(Records drawn from a dataset)
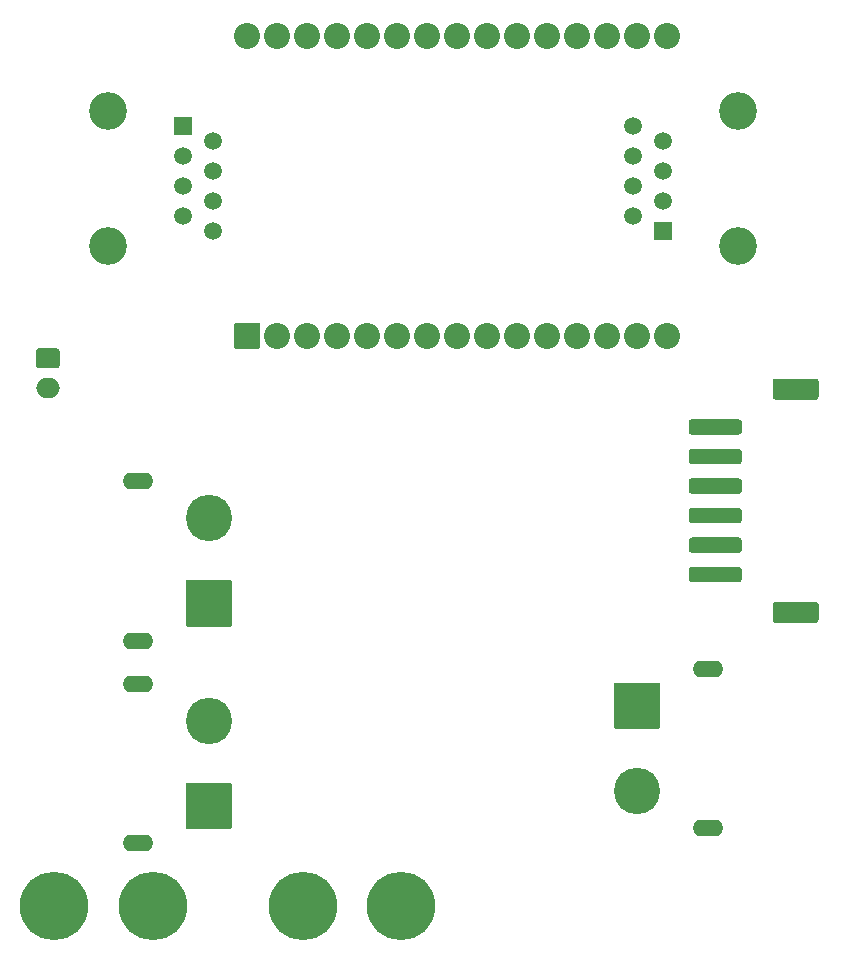
<source format=gbs>
G04 #@! TF.GenerationSoftware,KiCad,Pcbnew,(5.1.9)-1*
G04 #@! TF.CreationDate,2024-04-03T19:01:00-04:00*
G04 #@! TF.ProjectId,Shield Drive Moteur DC,53686965-6c64-4204-9472-697665204d6f,rev?*
G04 #@! TF.SameCoordinates,Original*
G04 #@! TF.FileFunction,Soldermask,Bot*
G04 #@! TF.FilePolarity,Negative*
%FSLAX46Y46*%
G04 Gerber Fmt 4.6, Leading zero omitted, Abs format (unit mm)*
G04 Created by KiCad (PCBNEW (5.1.9)-1) date 2024-04-03 19:01:00*
%MOMM*%
%LPD*%
G01*
G04 APERTURE LIST*
%ADD10C,2.204000*%
%ADD11C,3.920000*%
%ADD12O,2.604000X1.404000*%
%ADD13O,2.000000X1.700000*%
%ADD14C,5.794000*%
%ADD15C,1.500000*%
%ADD16R,1.500000X1.500000*%
%ADD17C,3.200000*%
G04 APERTURE END LIST*
G36*
G01*
X173445000Y-86192000D02*
X171445000Y-86192000D01*
G75*
G02*
X171343000Y-86090000I0J102000D01*
G01*
X171343000Y-84090000D01*
G75*
G02*
X171445000Y-83988000I102000J0D01*
G01*
X173445000Y-83988000D01*
G75*
G02*
X173547000Y-84090000I0J-102000D01*
G01*
X173547000Y-86090000D01*
G75*
G02*
X173445000Y-86192000I-102000J0D01*
G01*
G37*
D10*
X174985000Y-85090000D03*
X177525000Y-85090000D03*
X180065000Y-85090000D03*
X182605000Y-85090000D03*
X185145000Y-85090000D03*
X187685000Y-85090000D03*
X190225000Y-85090000D03*
X192765000Y-85090000D03*
X195305000Y-85090000D03*
X197845000Y-85090000D03*
X200385000Y-85090000D03*
X202925000Y-85090000D03*
X205465000Y-85090000D03*
X208005000Y-85090000D03*
X172445000Y-59690000D03*
X174985000Y-59690000D03*
X177525000Y-59690000D03*
X180065000Y-59690000D03*
X182605000Y-59690000D03*
X185145000Y-59690000D03*
X187685000Y-59690000D03*
X190225000Y-59690000D03*
X192765000Y-59690000D03*
X195305000Y-59690000D03*
X197845000Y-59690000D03*
X200385000Y-59690000D03*
X202925000Y-59690000D03*
X205465000Y-59690000D03*
X208005000Y-59690000D03*
D11*
X205455000Y-123615000D03*
G36*
G01*
X207313000Y-118375000D02*
X203597000Y-118375000D01*
G75*
G02*
X203495000Y-118273000I0J102000D01*
G01*
X203495000Y-114557000D01*
G75*
G02*
X203597000Y-114455000I102000J0D01*
G01*
X207313000Y-114455000D01*
G75*
G02*
X207415000Y-114557000I0J-102000D01*
G01*
X207415000Y-118273000D01*
G75*
G02*
X207313000Y-118375000I-102000J0D01*
G01*
G37*
D12*
X211455000Y-126765000D03*
X211455000Y-113265000D03*
D11*
X169195000Y-117685000D03*
G36*
G01*
X167337000Y-122925000D02*
X171053000Y-122925000D01*
G75*
G02*
X171155000Y-123027000I0J-102000D01*
G01*
X171155000Y-126743000D01*
G75*
G02*
X171053000Y-126845000I-102000J0D01*
G01*
X167337000Y-126845000D01*
G75*
G02*
X167235000Y-126743000I0J102000D01*
G01*
X167235000Y-123027000D01*
G75*
G02*
X167337000Y-122925000I102000J0D01*
G01*
G37*
D12*
X163195000Y-114535000D03*
X163195000Y-128035000D03*
D11*
X169195000Y-100540000D03*
G36*
G01*
X167337000Y-105780000D02*
X171053000Y-105780000D01*
G75*
G02*
X171155000Y-105882000I0J-102000D01*
G01*
X171155000Y-109598000D01*
G75*
G02*
X171053000Y-109700000I-102000J0D01*
G01*
X167337000Y-109700000D01*
G75*
G02*
X167235000Y-109598000I0J102000D01*
G01*
X167235000Y-105882000D01*
G75*
G02*
X167337000Y-105780000I102000J0D01*
G01*
G37*
D12*
X163195000Y-97390000D03*
X163195000Y-110890000D03*
D13*
X155575000Y-89495000D03*
G36*
G01*
X154825000Y-86145000D02*
X156325000Y-86145000D01*
G75*
G02*
X156575000Y-86395000I0J-250000D01*
G01*
X156575000Y-87595000D01*
G75*
G02*
X156325000Y-87845000I-250000J0D01*
G01*
X154825000Y-87845000D01*
G75*
G02*
X154575000Y-87595000I0J250000D01*
G01*
X154575000Y-86395000D01*
G75*
G02*
X154825000Y-86145000I250000J0D01*
G01*
G37*
G36*
G01*
X210089600Y-104660000D02*
X214090400Y-104660000D01*
G75*
G02*
X214340000Y-104909600I0J-249600D01*
G01*
X214340000Y-105710400D01*
G75*
G02*
X214090400Y-105960000I-249600J0D01*
G01*
X210089600Y-105960000D01*
G75*
G02*
X209840000Y-105710400I0J249600D01*
G01*
X209840000Y-104909600D01*
G75*
G02*
X210089600Y-104660000I249600J0D01*
G01*
G37*
G36*
G01*
X217190200Y-107610000D02*
X220589800Y-107610000D01*
G75*
G02*
X220840000Y-107860200I0J-250200D01*
G01*
X220840000Y-109159800D01*
G75*
G02*
X220589800Y-109410000I-250200J0D01*
G01*
X217190200Y-109410000D01*
G75*
G02*
X216940000Y-109159800I0J250200D01*
G01*
X216940000Y-107860200D01*
G75*
G02*
X217190200Y-107610000I250200J0D01*
G01*
G37*
G36*
G01*
X217190200Y-88710000D02*
X220589800Y-88710000D01*
G75*
G02*
X220840000Y-88960200I0J-250200D01*
G01*
X220840000Y-90259800D01*
G75*
G02*
X220589800Y-90510000I-250200J0D01*
G01*
X217190200Y-90510000D01*
G75*
G02*
X216940000Y-90259800I0J250200D01*
G01*
X216940000Y-88960200D01*
G75*
G02*
X217190200Y-88710000I250200J0D01*
G01*
G37*
G36*
G01*
X210089600Y-102160000D02*
X214090400Y-102160000D01*
G75*
G02*
X214340000Y-102409600I0J-249600D01*
G01*
X214340000Y-103210400D01*
G75*
G02*
X214090400Y-103460000I-249600J0D01*
G01*
X210089600Y-103460000D01*
G75*
G02*
X209840000Y-103210400I0J249600D01*
G01*
X209840000Y-102409600D01*
G75*
G02*
X210089600Y-102160000I249600J0D01*
G01*
G37*
G36*
G01*
X210089600Y-99660000D02*
X214090400Y-99660000D01*
G75*
G02*
X214340000Y-99909600I0J-249600D01*
G01*
X214340000Y-100710400D01*
G75*
G02*
X214090400Y-100960000I-249600J0D01*
G01*
X210089600Y-100960000D01*
G75*
G02*
X209840000Y-100710400I0J249600D01*
G01*
X209840000Y-99909600D01*
G75*
G02*
X210089600Y-99660000I249600J0D01*
G01*
G37*
G36*
G01*
X210089600Y-97160000D02*
X214090400Y-97160000D01*
G75*
G02*
X214340000Y-97409600I0J-249600D01*
G01*
X214340000Y-98210400D01*
G75*
G02*
X214090400Y-98460000I-249600J0D01*
G01*
X210089600Y-98460000D01*
G75*
G02*
X209840000Y-98210400I0J249600D01*
G01*
X209840000Y-97409600D01*
G75*
G02*
X210089600Y-97160000I249600J0D01*
G01*
G37*
G36*
G01*
X210089600Y-94660000D02*
X214090400Y-94660000D01*
G75*
G02*
X214340000Y-94909600I0J-249600D01*
G01*
X214340000Y-95710400D01*
G75*
G02*
X214090400Y-95960000I-249600J0D01*
G01*
X210089600Y-95960000D01*
G75*
G02*
X209840000Y-95710400I0J249600D01*
G01*
X209840000Y-94909600D01*
G75*
G02*
X210089600Y-94660000I249600J0D01*
G01*
G37*
G36*
G01*
X210089600Y-92160000D02*
X214090400Y-92160000D01*
G75*
G02*
X214340000Y-92409600I0J-249600D01*
G01*
X214340000Y-93210400D01*
G75*
G02*
X214090400Y-93460000I-249600J0D01*
G01*
X210089600Y-93460000D01*
G75*
G02*
X209840000Y-93210400I0J249600D01*
G01*
X209840000Y-92409600D01*
G75*
G02*
X210089600Y-92160000I249600J0D01*
G01*
G37*
D14*
X185500000Y-133350000D03*
X177170000Y-133350000D03*
X164470000Y-133350000D03*
X156140000Y-133350000D03*
D15*
X205105000Y-67310000D03*
X207645000Y-68580000D03*
X205105000Y-69850000D03*
X207645000Y-71120000D03*
X205105000Y-72390000D03*
X207645000Y-73660000D03*
X205105000Y-74930000D03*
D16*
X207645000Y-76200000D03*
D17*
X213995000Y-77470000D03*
X213995000Y-66040000D03*
D15*
X169545000Y-76200000D03*
X167005000Y-74930000D03*
X169545000Y-73660000D03*
X167005000Y-72390000D03*
X169545000Y-71120000D03*
X167005000Y-69850000D03*
X169545000Y-68580000D03*
D16*
X167005000Y-67310000D03*
D17*
X160655000Y-66040000D03*
X160655000Y-77470000D03*
M02*

</source>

_HOW TO COMPLETE THIS TASK_.
Exactly and only the lines from the line containing "X209840000Y-95710400I0J249600D01*" through the final line of the records above must be returned.

_OUTPUT BELOW_.
X209840000Y-95710400I0J249600D01*
G01*
X209840000Y-94909600D01*
G75*
G02*
X210089600Y-94660000I249600J0D01*
G01*
G37*
G36*
G01*
X210089600Y-92160000D02*
X214090400Y-92160000D01*
G75*
G02*
X214340000Y-92409600I0J-249600D01*
G01*
X214340000Y-93210400D01*
G75*
G02*
X214090400Y-93460000I-249600J0D01*
G01*
X210089600Y-93460000D01*
G75*
G02*
X209840000Y-93210400I0J249600D01*
G01*
X209840000Y-92409600D01*
G75*
G02*
X210089600Y-92160000I249600J0D01*
G01*
G37*
D14*
X185500000Y-133350000D03*
X177170000Y-133350000D03*
X164470000Y-133350000D03*
X156140000Y-133350000D03*
D15*
X205105000Y-67310000D03*
X207645000Y-68580000D03*
X205105000Y-69850000D03*
X207645000Y-71120000D03*
X205105000Y-72390000D03*
X207645000Y-73660000D03*
X205105000Y-74930000D03*
D16*
X207645000Y-76200000D03*
D17*
X213995000Y-77470000D03*
X213995000Y-66040000D03*
D15*
X169545000Y-76200000D03*
X167005000Y-74930000D03*
X169545000Y-73660000D03*
X167005000Y-72390000D03*
X169545000Y-71120000D03*
X167005000Y-69850000D03*
X169545000Y-68580000D03*
D16*
X167005000Y-67310000D03*
D17*
X160655000Y-66040000D03*
X160655000Y-77470000D03*
M02*

</source>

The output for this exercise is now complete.